Central Winger: Wondo, Kamara opposite sides of the coin
Early this season, I investigated shooting efficiency within the context that not all shots are of the same relative difficulty. However, this analysis suffered from a small sample size, noisy findings and results that had not yet regressed to the mean.
Since the season is now over – a season in which the all-time single-season scoring record was tied – it’s an appropriate time to revisit this analysis with some more meaningful numbers (and a more robust prediction model).
By looking at shot variables such as distance, location, shooting angle and things such as if the shot was the result of a header, a logistic regression is used to estimate the likelihood of each particular shot resulting in a goal.
It is imperfect – as of now, all these models are – in that it fails to control for things such as defensive pressure and game context.
It does, however, do a relatively decent job at predicting goals. For example, for shots estimated to have more than a 50 percent chance of resulting in a goal, 68 percent ended up being goals. For shots estimated to have less than a 50 percent chance of resulting in a goal, only 10 percent resulted in goals. Not bad.
Here are the top 10 over-performing goal-scorers for the 2012 MLS season based on this model:
It shouldn't come as any surprise as to who came on top here. Chris Wondolowski's 27 regular-season goals is one of the league's most impressive feats in recent memory, and he will absolutely run away with this year’s MVP award.
New York’s Kenny Cooper, who finished second to Wondolowski in the Golden Boot race with 18 goals, finishes second here as well.
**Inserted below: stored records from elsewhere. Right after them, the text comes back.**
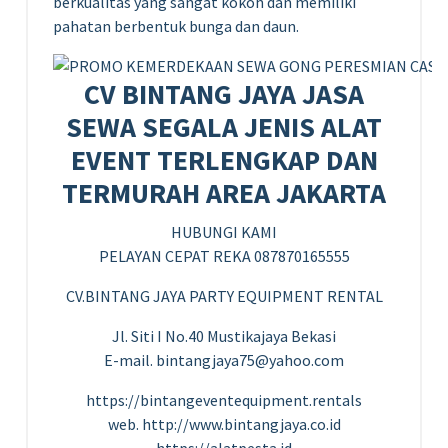
berkualitas yang sangat kokoh dan memiliki
pahatan berbentuk bunga dan daun.
CV BINTANG JAYA JASA
SEWA SEGALA JENIS ALAT
EVENT TERLENGKAP DAN
TERMURAH AREA JAKARTA
HUBUNGI KAMI
PELAYAN CEPAT REKA 087870165555
CV.BINTANG JAYA PARTY EQUIPMENT RENTAL
Jl. Siti I No.40 Mustikajaya Bekasi
E-mail. bintangjaya75@yahoo.com
https://bintangeventequipment.rentals
web. http://www.bintangjaya.co.id
https://alatpesta.id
Which would seem to beg the question of Hans Backe, “Why isn’t his name written in the starting lineup in ink?”
Here are the top 10 players in terms of their expected goals for the 2012 MLS season based on this model:
Kei Kamara, like in previous article at the beginning of the season, remains at the top – scoring 8.4 less goals than he would have otherwise been expected to score. Like Wondolowski, he is a savant at putting himself in position to score. Unlike the San Jose star, his technique simply lets him down too often.
And that may very well be the biggest difference between San Jose and Sporting KC, the league’s two best teams this season. The Quakes, led by Wondolowski, usually finish what they start. Sporting simply haven’t.